** start of ENTRIES **

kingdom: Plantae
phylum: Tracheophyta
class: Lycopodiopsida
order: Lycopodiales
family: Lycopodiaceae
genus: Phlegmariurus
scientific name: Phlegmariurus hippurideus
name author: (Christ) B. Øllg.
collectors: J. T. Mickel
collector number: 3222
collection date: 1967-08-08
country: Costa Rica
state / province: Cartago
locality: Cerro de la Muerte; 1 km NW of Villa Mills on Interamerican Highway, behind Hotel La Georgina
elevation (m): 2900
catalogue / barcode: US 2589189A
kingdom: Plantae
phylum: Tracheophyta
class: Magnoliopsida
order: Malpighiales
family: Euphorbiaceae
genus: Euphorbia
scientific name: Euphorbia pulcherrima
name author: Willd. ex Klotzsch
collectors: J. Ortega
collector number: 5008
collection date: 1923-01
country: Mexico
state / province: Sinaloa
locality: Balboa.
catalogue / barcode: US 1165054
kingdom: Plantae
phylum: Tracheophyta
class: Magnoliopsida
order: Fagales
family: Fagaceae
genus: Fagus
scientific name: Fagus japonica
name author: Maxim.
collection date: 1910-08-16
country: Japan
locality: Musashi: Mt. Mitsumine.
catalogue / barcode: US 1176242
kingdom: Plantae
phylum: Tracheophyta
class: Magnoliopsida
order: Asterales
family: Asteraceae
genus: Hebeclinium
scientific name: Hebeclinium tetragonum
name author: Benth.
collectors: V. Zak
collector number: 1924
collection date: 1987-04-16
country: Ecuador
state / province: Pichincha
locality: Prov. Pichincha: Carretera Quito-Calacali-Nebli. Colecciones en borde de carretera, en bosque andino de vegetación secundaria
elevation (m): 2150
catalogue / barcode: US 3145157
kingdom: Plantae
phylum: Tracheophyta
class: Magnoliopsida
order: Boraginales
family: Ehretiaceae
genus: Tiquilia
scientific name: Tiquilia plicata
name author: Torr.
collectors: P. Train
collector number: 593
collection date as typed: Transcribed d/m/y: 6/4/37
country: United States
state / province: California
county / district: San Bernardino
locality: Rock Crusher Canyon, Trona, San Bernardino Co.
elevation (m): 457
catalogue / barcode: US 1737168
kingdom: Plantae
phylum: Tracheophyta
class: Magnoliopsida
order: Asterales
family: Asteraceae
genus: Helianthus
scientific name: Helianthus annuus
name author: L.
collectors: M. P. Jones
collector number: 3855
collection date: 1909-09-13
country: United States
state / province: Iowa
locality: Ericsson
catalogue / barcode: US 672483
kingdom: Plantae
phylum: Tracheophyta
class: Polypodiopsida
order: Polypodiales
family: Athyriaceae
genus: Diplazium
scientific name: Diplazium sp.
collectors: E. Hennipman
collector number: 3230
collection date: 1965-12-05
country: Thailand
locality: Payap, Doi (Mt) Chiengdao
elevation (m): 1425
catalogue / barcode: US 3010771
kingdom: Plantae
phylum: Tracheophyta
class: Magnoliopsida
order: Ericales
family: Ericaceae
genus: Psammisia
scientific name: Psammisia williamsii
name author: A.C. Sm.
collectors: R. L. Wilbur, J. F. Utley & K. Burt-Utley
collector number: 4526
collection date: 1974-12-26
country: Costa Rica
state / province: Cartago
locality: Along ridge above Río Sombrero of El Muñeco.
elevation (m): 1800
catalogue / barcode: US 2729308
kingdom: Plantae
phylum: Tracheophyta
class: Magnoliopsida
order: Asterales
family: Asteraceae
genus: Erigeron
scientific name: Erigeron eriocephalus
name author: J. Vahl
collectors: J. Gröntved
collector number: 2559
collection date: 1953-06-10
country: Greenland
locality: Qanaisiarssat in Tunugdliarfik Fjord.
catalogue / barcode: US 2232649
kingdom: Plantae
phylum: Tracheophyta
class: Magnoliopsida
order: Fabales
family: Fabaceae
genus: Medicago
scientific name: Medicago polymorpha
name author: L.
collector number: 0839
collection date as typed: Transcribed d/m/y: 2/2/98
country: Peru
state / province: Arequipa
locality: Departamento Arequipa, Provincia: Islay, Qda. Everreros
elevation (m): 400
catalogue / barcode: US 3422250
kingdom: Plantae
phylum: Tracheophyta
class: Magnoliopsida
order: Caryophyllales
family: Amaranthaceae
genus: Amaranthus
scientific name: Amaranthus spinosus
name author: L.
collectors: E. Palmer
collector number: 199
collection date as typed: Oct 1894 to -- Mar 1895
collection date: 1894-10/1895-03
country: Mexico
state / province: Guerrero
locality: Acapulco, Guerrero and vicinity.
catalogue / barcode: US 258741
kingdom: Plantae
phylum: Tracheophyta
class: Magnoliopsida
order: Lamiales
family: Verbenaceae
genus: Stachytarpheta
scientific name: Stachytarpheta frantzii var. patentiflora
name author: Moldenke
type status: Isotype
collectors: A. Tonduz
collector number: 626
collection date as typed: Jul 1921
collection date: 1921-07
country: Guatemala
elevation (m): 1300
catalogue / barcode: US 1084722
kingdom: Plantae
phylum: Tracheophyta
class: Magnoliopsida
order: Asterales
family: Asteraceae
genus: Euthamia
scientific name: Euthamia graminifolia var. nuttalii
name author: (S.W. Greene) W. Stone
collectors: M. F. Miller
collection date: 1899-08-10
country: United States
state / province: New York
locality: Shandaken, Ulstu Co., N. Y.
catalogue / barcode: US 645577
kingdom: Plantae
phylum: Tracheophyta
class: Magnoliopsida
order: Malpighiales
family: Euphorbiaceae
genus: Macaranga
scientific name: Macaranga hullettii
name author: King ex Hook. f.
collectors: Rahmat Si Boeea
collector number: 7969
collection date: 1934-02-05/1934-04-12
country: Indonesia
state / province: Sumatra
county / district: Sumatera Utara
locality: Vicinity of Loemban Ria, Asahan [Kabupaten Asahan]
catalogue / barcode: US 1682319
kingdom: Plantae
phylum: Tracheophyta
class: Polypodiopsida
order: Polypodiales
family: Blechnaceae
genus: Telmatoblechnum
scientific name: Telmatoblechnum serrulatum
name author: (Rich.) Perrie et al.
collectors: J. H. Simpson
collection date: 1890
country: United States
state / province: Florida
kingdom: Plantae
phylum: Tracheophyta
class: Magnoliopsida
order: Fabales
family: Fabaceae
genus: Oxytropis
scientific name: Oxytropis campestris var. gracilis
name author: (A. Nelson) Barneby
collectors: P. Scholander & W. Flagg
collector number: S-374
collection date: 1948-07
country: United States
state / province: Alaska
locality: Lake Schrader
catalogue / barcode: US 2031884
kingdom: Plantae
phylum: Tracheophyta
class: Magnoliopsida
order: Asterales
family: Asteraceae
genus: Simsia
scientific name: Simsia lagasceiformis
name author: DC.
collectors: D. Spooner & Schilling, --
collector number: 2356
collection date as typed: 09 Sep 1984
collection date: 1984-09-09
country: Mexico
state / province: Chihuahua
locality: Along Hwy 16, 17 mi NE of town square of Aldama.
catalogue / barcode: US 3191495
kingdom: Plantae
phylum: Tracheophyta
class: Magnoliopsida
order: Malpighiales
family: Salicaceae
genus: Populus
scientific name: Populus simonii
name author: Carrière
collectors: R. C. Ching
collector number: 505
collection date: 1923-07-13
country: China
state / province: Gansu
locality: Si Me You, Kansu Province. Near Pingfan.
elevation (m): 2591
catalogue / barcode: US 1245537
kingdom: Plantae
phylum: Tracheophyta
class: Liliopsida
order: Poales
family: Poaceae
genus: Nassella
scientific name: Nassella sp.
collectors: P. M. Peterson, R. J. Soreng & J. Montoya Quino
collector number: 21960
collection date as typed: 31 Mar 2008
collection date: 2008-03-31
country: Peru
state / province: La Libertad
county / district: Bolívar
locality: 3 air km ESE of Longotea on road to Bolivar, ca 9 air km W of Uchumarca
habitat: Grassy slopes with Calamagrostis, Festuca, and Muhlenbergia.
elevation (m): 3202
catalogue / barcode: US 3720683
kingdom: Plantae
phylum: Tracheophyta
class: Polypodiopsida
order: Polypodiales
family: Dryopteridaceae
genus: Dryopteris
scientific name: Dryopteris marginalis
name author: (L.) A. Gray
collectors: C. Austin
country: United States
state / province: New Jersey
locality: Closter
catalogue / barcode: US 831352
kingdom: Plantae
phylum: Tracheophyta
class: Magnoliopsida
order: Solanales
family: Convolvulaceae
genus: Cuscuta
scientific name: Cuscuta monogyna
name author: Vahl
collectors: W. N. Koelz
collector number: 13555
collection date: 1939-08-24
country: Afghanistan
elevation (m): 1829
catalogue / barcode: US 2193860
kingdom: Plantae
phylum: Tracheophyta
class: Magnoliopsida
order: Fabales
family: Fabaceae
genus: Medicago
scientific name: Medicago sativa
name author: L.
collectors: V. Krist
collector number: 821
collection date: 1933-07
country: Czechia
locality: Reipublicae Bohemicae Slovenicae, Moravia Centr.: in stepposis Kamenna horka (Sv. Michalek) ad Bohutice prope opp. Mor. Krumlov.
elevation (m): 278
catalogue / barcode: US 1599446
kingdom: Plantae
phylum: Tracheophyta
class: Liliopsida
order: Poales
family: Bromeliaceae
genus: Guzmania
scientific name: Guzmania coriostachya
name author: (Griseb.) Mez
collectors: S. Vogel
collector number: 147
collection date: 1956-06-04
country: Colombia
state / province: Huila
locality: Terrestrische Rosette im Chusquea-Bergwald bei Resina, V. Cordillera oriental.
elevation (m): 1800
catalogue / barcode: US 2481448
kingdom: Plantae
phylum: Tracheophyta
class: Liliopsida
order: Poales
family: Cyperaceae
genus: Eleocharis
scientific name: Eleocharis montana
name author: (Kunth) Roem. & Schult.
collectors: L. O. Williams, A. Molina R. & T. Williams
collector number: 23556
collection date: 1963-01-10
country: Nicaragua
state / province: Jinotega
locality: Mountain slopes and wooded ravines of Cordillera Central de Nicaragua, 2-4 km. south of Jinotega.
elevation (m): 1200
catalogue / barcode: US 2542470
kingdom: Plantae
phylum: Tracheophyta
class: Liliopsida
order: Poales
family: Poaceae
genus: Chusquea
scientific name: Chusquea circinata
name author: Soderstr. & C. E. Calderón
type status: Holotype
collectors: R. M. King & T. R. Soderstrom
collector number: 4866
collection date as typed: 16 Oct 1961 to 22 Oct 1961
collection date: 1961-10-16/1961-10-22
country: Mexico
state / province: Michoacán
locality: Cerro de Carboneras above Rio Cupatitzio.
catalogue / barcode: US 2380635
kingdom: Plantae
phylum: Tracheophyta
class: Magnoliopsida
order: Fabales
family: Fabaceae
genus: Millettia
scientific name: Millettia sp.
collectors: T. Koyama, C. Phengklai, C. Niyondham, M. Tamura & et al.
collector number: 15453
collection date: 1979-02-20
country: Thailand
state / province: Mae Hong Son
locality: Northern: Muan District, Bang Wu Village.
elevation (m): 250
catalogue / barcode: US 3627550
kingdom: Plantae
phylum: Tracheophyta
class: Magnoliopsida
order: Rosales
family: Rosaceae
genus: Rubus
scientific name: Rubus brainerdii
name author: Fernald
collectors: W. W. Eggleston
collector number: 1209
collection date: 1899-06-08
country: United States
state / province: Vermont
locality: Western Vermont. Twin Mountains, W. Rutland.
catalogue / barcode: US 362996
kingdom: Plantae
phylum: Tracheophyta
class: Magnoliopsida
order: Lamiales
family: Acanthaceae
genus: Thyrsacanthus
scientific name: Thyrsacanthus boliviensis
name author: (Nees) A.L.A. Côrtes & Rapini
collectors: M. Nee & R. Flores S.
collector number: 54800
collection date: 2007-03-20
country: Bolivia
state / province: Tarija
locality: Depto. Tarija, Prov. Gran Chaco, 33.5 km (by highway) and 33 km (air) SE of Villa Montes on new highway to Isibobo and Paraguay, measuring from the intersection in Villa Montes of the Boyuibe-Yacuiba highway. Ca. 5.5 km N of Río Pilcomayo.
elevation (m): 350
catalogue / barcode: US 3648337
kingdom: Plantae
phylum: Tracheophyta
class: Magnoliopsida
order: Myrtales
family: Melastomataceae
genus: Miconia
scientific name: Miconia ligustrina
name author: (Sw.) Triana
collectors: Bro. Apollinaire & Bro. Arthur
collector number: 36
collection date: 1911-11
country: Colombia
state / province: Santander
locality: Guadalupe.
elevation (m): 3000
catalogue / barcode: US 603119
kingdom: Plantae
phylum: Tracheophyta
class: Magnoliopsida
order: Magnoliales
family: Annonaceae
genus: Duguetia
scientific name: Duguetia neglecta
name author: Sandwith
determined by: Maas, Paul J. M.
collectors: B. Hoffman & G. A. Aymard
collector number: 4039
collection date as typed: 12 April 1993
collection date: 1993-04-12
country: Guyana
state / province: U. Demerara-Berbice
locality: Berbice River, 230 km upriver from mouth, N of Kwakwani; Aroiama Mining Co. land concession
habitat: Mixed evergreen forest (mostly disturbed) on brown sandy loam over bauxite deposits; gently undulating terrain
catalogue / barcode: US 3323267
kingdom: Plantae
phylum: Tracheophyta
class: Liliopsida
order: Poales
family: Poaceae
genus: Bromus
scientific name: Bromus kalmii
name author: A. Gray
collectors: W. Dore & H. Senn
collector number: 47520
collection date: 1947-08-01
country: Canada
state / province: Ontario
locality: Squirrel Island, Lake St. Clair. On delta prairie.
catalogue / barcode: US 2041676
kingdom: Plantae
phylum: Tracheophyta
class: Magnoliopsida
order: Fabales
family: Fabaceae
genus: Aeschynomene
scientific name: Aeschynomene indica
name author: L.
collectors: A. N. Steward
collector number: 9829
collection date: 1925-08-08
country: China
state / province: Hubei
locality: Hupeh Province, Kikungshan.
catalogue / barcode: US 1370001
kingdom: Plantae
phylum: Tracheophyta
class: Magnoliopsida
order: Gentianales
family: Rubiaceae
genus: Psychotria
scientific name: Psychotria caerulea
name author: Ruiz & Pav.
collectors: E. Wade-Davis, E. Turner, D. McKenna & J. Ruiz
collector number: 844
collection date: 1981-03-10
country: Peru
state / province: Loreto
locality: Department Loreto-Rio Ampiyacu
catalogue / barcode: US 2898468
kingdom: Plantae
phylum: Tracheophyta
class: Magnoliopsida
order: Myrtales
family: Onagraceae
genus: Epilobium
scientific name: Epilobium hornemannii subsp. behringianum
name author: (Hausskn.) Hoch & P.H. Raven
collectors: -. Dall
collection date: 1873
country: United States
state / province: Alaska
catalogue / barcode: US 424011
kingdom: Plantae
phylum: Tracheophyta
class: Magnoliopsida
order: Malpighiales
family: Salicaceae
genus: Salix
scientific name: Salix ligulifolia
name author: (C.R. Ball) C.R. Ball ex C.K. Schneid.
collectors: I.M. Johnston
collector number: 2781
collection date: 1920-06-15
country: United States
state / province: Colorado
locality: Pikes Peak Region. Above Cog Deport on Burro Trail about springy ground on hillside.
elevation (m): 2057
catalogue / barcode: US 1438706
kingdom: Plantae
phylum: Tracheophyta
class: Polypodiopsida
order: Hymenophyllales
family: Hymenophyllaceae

** end of ENTRIES **

● **SET TASK**
Give the listing from the line with "collectors: W. W. Eggleston" up to and including the line with "locality: Berbice River, 230" as a two-column CSV headed field and value. Use one row per line of the listing, put each text in its own quoted field, and replace any line breaks with spaces.

● **RESPONSE TO THIS TASK**
field,value
"collectors:","W. W. Eggleston"
"collector number:","1209"
"collection date:","1899-06-08"
"country:","United States"
"state / province:","Vermont"
"locality:","Western Vermont. Twin Mountains, W. Rutland."
"catalogue / barcode:","US 362996"
"kingdom:","Plantae"
"phylum:","Tracheophyta"
"class:","Magnoliopsida"
"order:","Lamiales"
"family:","Acanthaceae"
"genus:","Thyrsacanthus"
"scientific name:","Thyrsacanthus boliviensis"
"name author:","(Nees) A.L.A. Côrtes & Rapini"
"collectors:","M. Nee & R. Flores S."
"collector number:","54800"
"collection date:","2007-03-20"
"country:","Bolivia"
"state / province:","Tarija"
"locality:","Depto. Tarija, Prov. Gran Chaco, 33.5 km (by highway) and 33 km (air) SE of Villa Montes on new highway to Isibobo and Paraguay, measuring from the intersection in Villa Montes of the Boyuibe-Yacuiba highway. Ca. 5.5 km N of Río Pilcomayo."
"elevation (m):","350"
"catalogue / barcode:","US 3648337"
"kingdom:","Plantae"
"phylum:","Tracheophyta"
"class:","Magnoliopsida"
"order:","Myrtales"
"family:","Melastomataceae"
"genus:","Miconia"
"scientific name:","Miconia ligustrina"
"name author:","(Sw.) Triana"
"collectors:","Bro. Apollinaire & Bro. Arthur"
"collector number:","36"
"collection date:","1911-11"
"country:","Colombia"
"state / province:","Santander"
"locality:","Guadalupe."
"elevation (m):","3000"
"catalogue / barcode:","US 603119"
"kingdom:","Plantae"
"phylum:","Tracheophyta"
"class:","Magnoliopsida"
"order:","Magnoliales"
"family:","Annonaceae"
"genus:","Duguetia"
"scientific name:","Duguetia neglecta"
"name author:","Sandwith"
"determined by:","Maas, Paul J. M."
"collectors:","B. Hoffman & G. A. Aymard"
"collector number:","4039"
"collection date as typed:","12 April 1993"
"collection date:","1993-04-12"
"country:","Guyana"
"state / province:","U. Demerara-Berbice"
"locality:","Berbice River, 230 km upriver from mouth, N of Kwakwani; Aroiama Mining Co. land concession"